#### [EXERCISE PROMPT]
From the data below, set down exactly the lines between the one holding "Table 1. Altitudes" and the one holding "Figure 1: Bacterial", inclusive, and no others.

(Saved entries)
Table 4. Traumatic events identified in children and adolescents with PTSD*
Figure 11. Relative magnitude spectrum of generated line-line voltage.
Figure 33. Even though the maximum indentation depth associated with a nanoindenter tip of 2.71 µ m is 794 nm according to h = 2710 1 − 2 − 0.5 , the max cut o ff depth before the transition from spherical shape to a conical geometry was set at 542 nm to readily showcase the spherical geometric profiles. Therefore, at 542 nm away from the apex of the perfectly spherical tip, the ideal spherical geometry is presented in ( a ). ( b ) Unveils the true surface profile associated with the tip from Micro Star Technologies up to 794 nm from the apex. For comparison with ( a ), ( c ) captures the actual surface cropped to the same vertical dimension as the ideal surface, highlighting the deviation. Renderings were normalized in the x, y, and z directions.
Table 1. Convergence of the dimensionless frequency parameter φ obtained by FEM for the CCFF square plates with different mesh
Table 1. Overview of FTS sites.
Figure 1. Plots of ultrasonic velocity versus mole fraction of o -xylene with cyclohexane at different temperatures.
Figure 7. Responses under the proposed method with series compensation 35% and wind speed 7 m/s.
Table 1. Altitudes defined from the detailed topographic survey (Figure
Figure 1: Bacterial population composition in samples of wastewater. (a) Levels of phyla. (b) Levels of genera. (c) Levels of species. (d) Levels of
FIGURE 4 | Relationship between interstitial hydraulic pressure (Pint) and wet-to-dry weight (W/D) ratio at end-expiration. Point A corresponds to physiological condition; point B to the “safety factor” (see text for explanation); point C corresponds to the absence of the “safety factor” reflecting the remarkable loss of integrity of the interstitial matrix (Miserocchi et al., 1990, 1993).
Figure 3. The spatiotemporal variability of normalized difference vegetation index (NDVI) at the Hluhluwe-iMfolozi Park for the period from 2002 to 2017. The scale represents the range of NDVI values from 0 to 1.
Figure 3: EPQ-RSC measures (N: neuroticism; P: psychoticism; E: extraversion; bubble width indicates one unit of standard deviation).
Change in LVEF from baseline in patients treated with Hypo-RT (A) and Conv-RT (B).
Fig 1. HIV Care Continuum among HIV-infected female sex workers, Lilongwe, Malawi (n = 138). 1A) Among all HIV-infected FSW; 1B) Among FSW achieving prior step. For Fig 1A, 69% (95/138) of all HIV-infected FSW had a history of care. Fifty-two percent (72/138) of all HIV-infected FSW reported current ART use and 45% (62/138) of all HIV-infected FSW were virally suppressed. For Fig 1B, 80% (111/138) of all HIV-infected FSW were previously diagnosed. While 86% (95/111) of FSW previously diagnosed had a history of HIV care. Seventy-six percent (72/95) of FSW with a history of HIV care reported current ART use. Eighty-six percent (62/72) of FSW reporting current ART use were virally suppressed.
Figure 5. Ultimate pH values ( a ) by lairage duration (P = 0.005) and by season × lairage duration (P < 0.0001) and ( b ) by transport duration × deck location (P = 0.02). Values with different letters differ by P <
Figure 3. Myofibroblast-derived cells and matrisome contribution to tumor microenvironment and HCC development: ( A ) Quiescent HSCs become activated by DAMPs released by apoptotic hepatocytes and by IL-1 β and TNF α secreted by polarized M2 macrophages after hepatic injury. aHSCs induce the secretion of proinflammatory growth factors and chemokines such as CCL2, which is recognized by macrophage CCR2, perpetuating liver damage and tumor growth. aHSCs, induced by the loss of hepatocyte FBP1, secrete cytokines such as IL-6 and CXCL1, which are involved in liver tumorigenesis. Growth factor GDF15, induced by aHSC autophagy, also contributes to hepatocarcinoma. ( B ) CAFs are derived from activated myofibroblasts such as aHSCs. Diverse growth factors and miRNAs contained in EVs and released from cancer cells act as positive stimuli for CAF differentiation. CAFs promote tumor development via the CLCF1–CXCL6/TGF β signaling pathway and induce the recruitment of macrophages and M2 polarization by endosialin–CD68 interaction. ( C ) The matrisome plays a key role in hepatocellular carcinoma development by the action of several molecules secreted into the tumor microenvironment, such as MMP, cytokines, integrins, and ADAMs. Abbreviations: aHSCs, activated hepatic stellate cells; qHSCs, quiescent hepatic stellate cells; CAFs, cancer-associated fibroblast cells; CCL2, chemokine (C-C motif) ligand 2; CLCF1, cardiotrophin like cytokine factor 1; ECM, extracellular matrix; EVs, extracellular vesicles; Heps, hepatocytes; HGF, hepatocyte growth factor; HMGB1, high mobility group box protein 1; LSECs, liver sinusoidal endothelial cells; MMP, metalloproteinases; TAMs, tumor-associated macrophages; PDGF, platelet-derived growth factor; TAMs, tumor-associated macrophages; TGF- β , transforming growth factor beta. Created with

#### [EXERCISE RESULT]
Table 1. Altitudes defined from the detailed topographic survey (Figure
Figure 1: Bacterial population composition in samples of wastewater. (a) Levels of phyla. (b) Levels of genera. (c) Levels of species. (d) Levels of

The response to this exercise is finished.